Nada de esto sucedería, u ocurriría mucho menos, si quienes dicen representar modelos distintos lo expresaran mejor. Porque es cierto que están por comenzar a jugarse rumbos diferentes. Nada revolucionario, desde ya; pero, sí, más o menos una cosa o más o menos la otra. Más o menos una restauración conservadora tradicional, o más o menos una muy ligera profundización de cambio populista-progre. Más o menos volver a los ’90, que ya se sabe cómo terminaron; o más o menos intentar la remarcación de la confianza en el mercado interno, las relaciones intimistas con el (proyecto de) bloque latinoamericano, la revalorización del Estado como regulador de los desequilibrios sociales.

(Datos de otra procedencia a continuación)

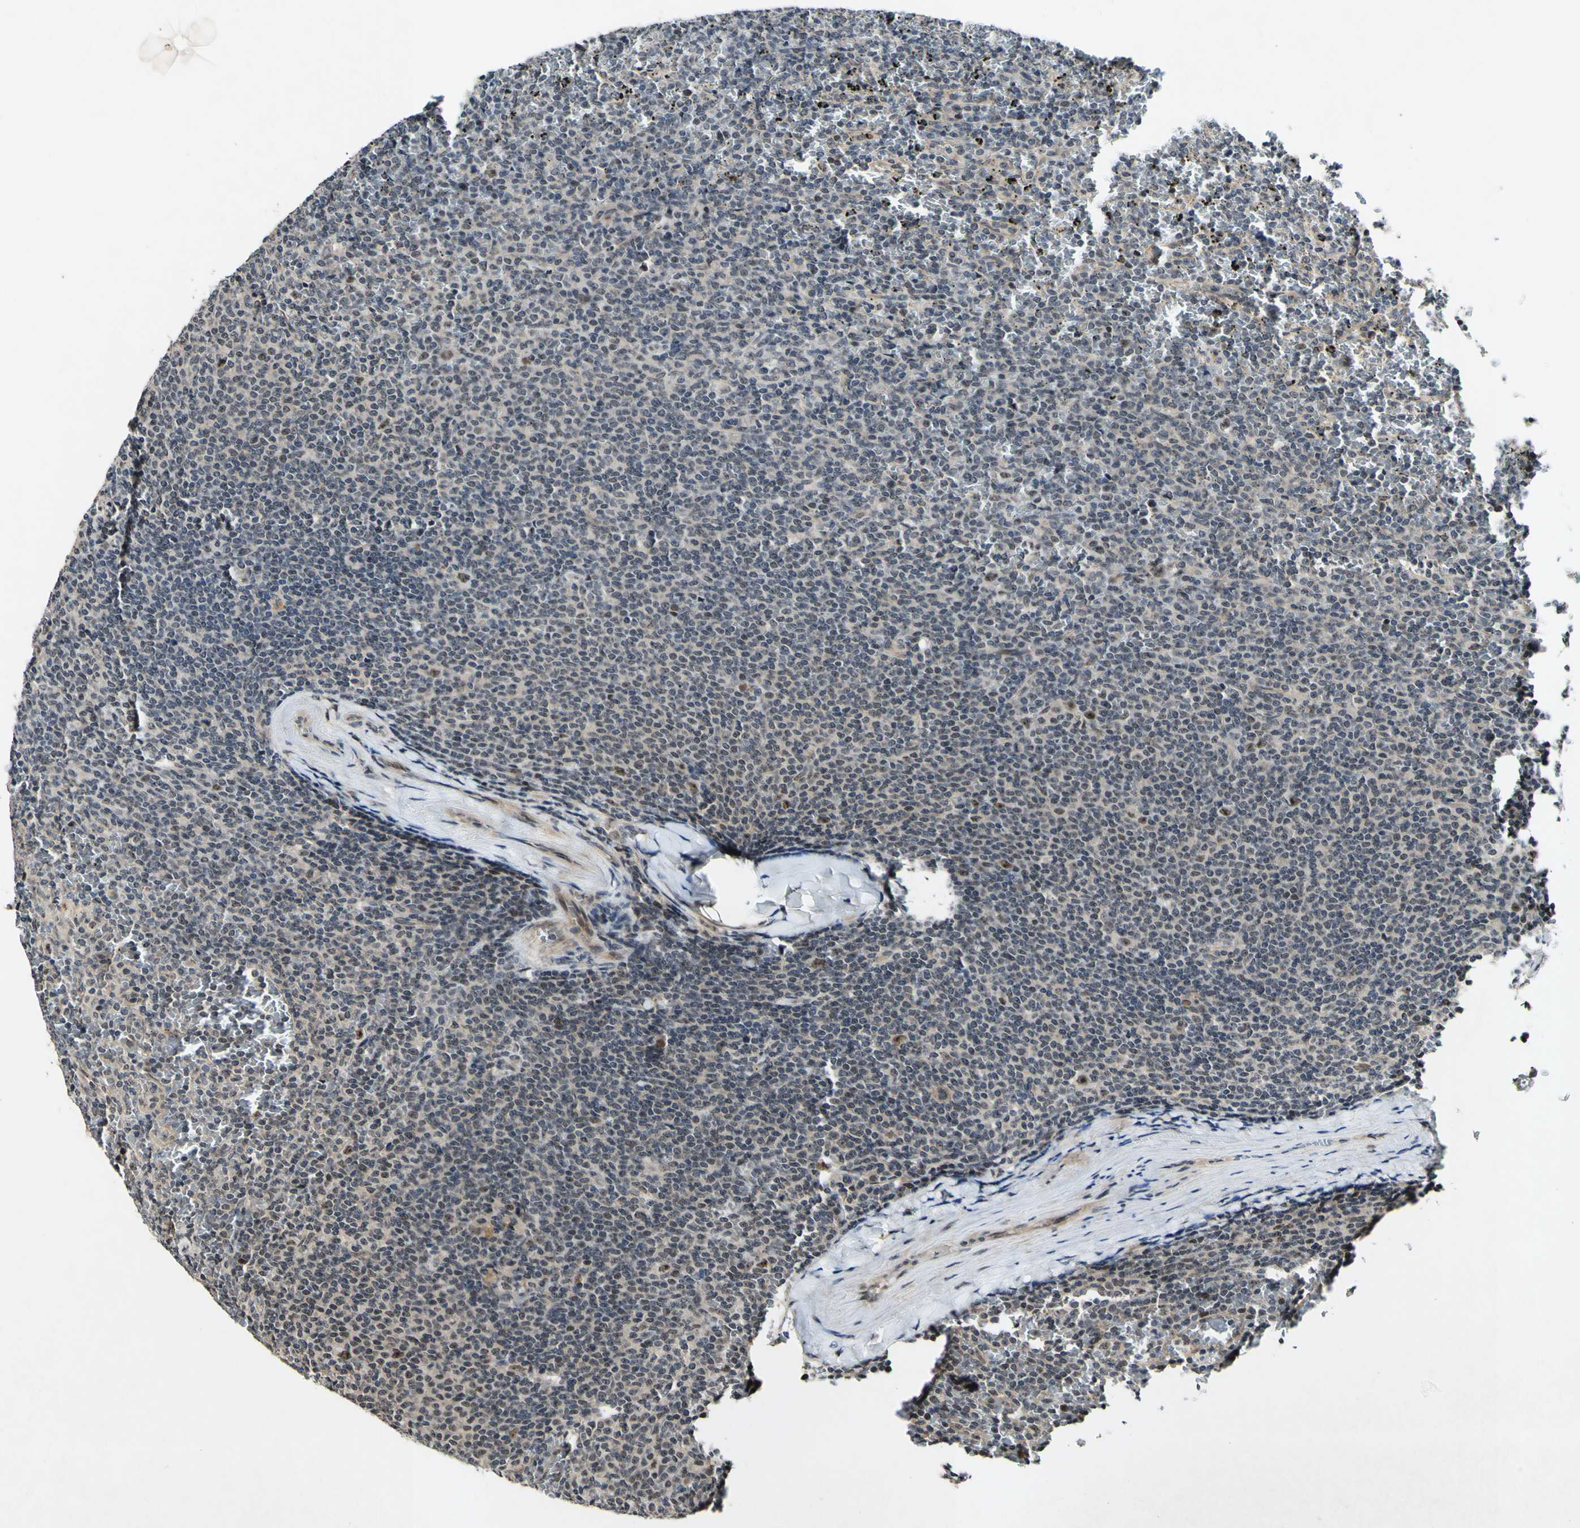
{"staining": {"intensity": "moderate", "quantity": "<25%", "location": "nuclear"}, "tissue": "lymphoma", "cell_type": "Tumor cells", "image_type": "cancer", "snomed": [{"axis": "morphology", "description": "Malignant lymphoma, non-Hodgkin's type, Low grade"}, {"axis": "topography", "description": "Spleen"}], "caption": "Human lymphoma stained with a brown dye exhibits moderate nuclear positive positivity in approximately <25% of tumor cells.", "gene": "POLR2F", "patient": {"sex": "female", "age": 77}}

El problema es que eso queda licuado por las trampas, y autoritarismos, y autismos, y debilidades/riesgos de candidaturas “testimoniales” (lo K, digamos). Y por los responsables del desguace del país, que se muestran como si hubiesen vivido en otro planeta mientras se liquidaba la Argentina (los Macri, los radicales, los menemistas reciclados con contorno de cosa novedosa con Duhalde atrás). Por ahí es donde aparece Tinelli, se caga de risa y nosotros ¿no nos damos cuenta? de que mientras nos reímos debiéramos darnos lástima.
Aun así, el firmante sigue creyendo que esta sociedad tiene muchas reservas de resistencia frente a la banalidad. Y eso es muy bueno. Pero sería una irresponsabilidad intelectual hacerse encima de que una política donde todo da lo mismo mide 40 puntos de rating.